Clean Power Plan is Unconstitutional, Harvard Law Professor Argues

Published December 8, 2016

Harvard Law School professor Laurence Tribe, one of the professors who taught President Barack Obama while he attended law school and author of a widely used text on constitutional law, is serving on the legal team fighting to block the Obama administration’s Clean Power Plan (CPP).

The U.S. Supreme Court issued a stay of the CPP on February 9, 2016, delivering a temporary victory to 27 states, multiple companies, and industry groups who sued to halt the rules by arguing they are unconstitutional and unnecessarily costly. The CPP forces states to cut carbon-dioxide emissions from new and existing power plants by approximately 32 percent below 2005 levels by 2030.
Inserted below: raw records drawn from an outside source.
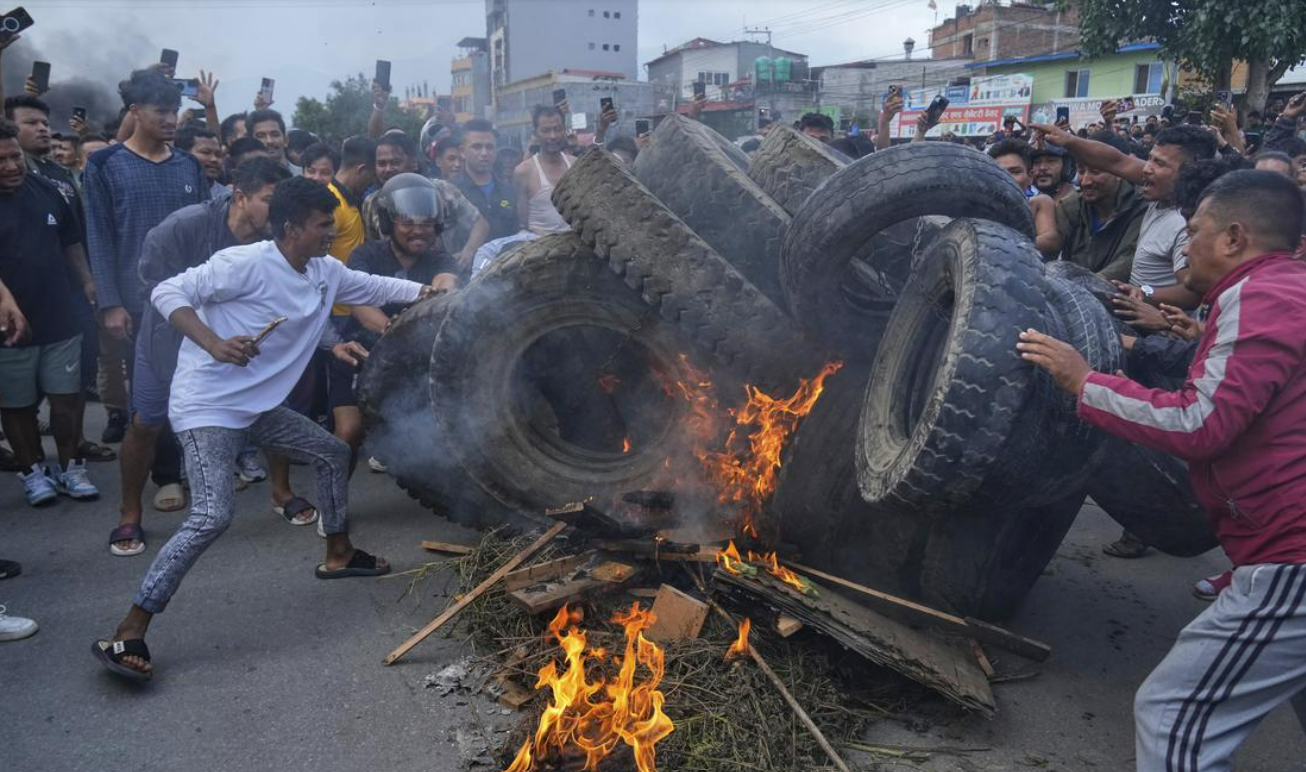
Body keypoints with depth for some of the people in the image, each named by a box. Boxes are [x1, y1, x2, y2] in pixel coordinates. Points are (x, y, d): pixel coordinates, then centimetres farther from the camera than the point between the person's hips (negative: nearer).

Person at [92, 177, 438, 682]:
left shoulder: (327, 272, 4)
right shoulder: (245, 263, -20)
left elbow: (374, 287, 19)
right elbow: (168, 293, -20)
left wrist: (430, 291, 14)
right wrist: (214, 344, -34)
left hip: (259, 406, 9)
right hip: (209, 406, -9)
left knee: (333, 454, 19)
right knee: (213, 516, -21)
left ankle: (338, 554, 39)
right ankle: (127, 634, -11)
In September 27, 2016, arguments before the Washington, DC Circuit Court of Appeals, Tribe, representing Peabody Energy, cited his brief on the constitutionality of the CPP published in Harvard Law Today in 2015, in which he wrote CPP is not authorized by the Clean Air Act and is unconstitutional because it violates the division of authority between the states and the federal government and Fifth Amendment property rights and due process provisions.
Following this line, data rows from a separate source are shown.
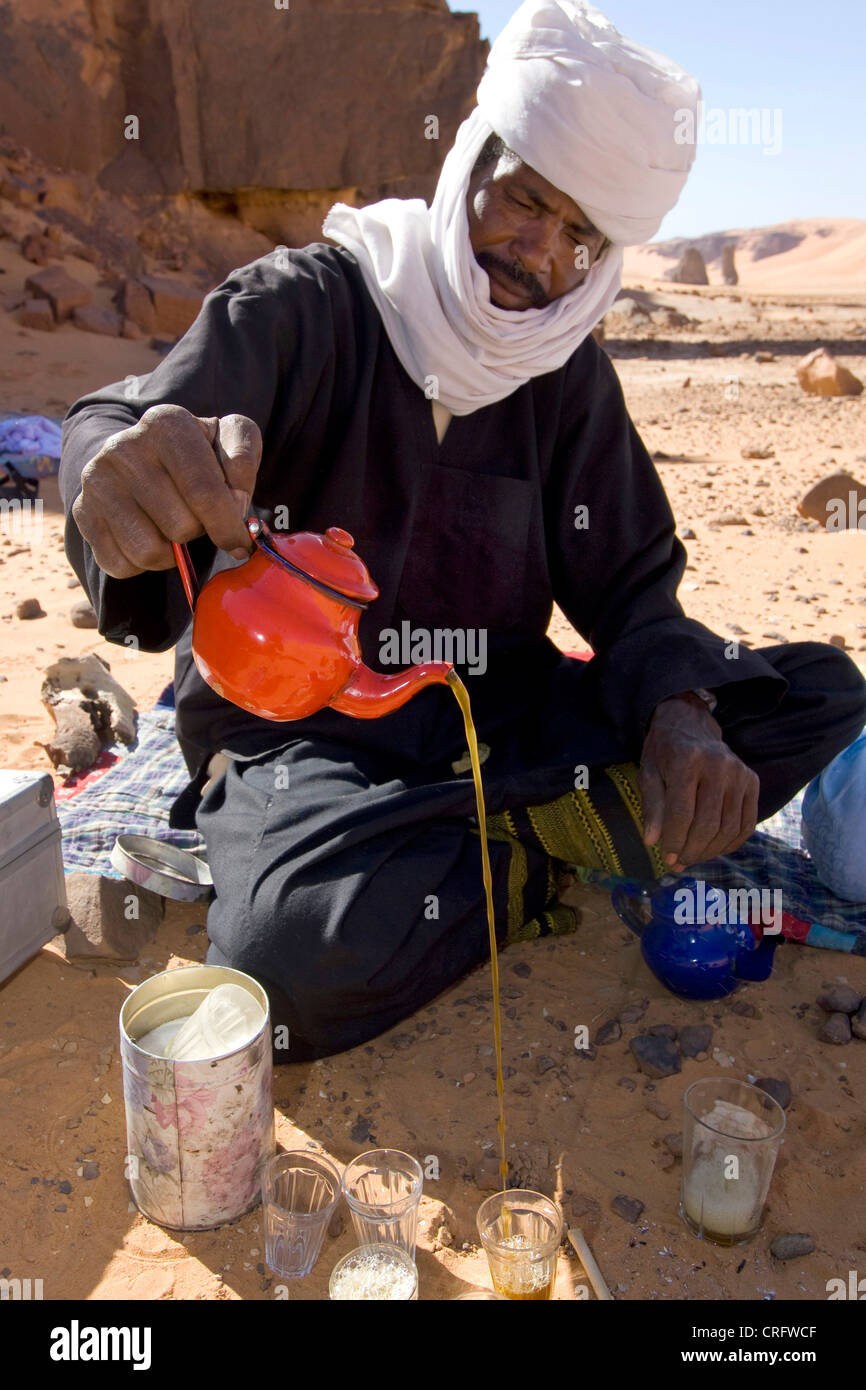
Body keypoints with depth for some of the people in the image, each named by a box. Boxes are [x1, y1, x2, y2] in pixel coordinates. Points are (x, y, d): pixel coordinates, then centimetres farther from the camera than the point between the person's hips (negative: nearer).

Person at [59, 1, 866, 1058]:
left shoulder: (568, 374, 5)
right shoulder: (299, 306, -8)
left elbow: (629, 582, 3)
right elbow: (116, 432, -23)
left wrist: (679, 711, -21)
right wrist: (129, 469, -50)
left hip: (489, 713, 4)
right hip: (298, 724, -3)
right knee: (301, 955, -38)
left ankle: (461, 845, -18)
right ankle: (532, 859, -9)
When contacted by Environment & Climate News for comment, Tribe declined because the litigation is still pending.

Argues 10th Amendment Violation

Attorney Michael Nasi, a partner in the law firm Jackson Walker and general counsel for the Balanced Energy for Texas, says CPP violates the 10th Amendment to the Constitution, which reserves to the states or the people all powers not explicitly granted to the federal government.

“We clearly have Tenth Amendment issues here,” Nasi said. “I have never seen an environmental regulatory set of provisions that are so coercive.

“The [Clean Power Plan] is set up to force states to create enforceable plans, plans that the Environmental Protection Agency, without states’ capitulation or submission, cannot enforce itself,” said Nasi. “In my career, that has never happened in the environmental jurisprudence.”

Michael McGrady ([email protected]writes from Colorado Springs, Colorado.